- **WHAT YOU SHOULD DO**: Pull out every line in the records below that contains the word "January".

......

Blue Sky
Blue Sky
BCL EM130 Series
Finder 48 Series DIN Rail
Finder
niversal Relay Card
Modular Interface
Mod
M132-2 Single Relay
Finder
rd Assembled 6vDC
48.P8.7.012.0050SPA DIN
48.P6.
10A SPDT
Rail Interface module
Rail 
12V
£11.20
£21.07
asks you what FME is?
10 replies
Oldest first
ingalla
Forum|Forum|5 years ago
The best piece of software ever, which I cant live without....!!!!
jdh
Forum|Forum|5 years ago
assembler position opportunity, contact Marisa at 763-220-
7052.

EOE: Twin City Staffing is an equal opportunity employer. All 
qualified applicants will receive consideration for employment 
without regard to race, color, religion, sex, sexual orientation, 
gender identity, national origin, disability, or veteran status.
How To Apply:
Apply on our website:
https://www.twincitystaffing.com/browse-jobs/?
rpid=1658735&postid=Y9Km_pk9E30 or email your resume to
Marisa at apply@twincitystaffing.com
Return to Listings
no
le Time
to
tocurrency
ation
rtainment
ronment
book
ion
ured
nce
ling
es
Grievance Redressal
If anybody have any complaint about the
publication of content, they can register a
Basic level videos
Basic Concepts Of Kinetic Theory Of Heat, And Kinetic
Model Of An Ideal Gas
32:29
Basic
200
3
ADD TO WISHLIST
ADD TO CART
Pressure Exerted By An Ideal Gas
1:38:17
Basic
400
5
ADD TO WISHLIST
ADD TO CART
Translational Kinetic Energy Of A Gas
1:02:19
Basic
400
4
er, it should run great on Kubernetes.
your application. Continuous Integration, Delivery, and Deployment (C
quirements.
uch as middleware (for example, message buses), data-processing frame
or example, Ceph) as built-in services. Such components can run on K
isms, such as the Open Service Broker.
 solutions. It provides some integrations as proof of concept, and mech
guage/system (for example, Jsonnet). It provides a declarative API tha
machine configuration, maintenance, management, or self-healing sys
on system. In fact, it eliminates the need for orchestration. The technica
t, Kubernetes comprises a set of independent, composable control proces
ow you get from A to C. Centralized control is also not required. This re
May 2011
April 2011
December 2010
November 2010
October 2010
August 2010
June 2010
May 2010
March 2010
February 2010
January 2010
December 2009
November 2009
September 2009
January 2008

......

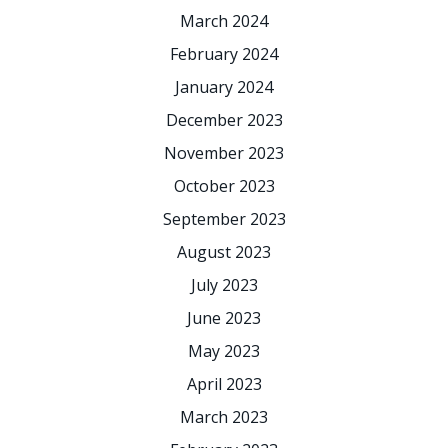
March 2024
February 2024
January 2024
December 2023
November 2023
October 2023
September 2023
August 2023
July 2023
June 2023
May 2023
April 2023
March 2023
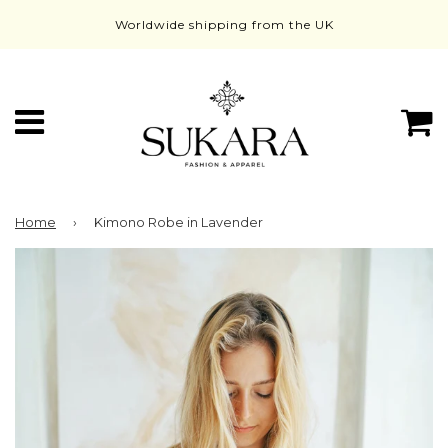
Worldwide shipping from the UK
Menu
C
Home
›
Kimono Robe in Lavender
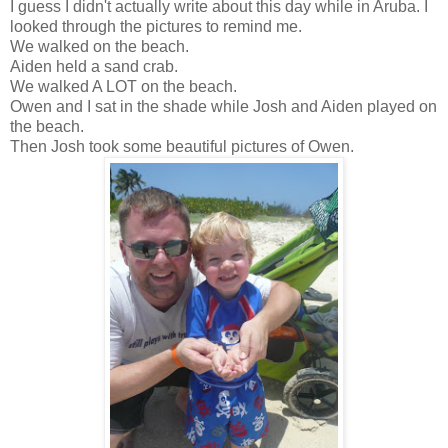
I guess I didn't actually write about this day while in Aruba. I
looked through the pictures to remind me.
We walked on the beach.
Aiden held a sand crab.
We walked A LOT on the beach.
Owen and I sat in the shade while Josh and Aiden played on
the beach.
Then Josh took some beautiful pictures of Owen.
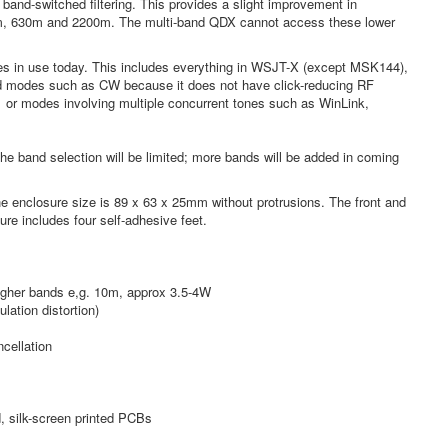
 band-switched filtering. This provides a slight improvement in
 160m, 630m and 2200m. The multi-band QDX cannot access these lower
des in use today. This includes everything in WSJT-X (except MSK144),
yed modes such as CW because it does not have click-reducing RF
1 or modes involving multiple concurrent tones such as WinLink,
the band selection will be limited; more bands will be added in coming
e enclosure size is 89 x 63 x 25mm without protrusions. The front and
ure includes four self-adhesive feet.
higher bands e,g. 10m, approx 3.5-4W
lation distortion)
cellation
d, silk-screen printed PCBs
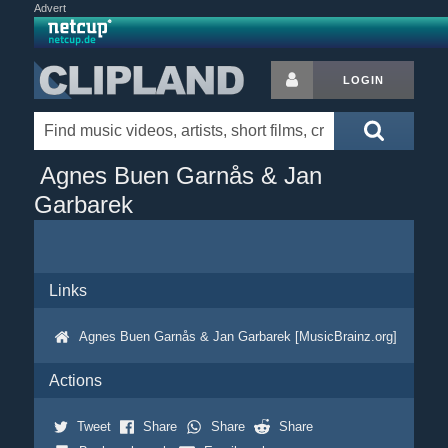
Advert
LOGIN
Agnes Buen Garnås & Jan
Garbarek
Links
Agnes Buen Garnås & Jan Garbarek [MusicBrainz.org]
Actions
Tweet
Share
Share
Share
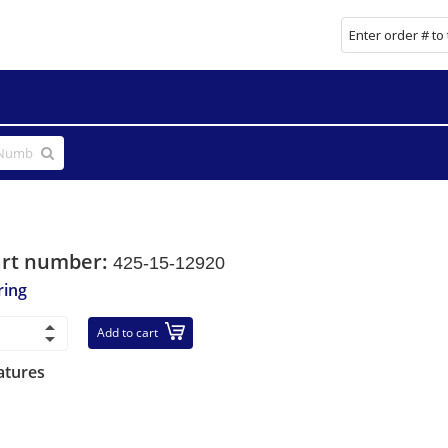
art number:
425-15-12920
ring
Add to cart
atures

......

- **SOLUTION FOR THIS EXERCISE**:
January 2010
January 2008
January 2024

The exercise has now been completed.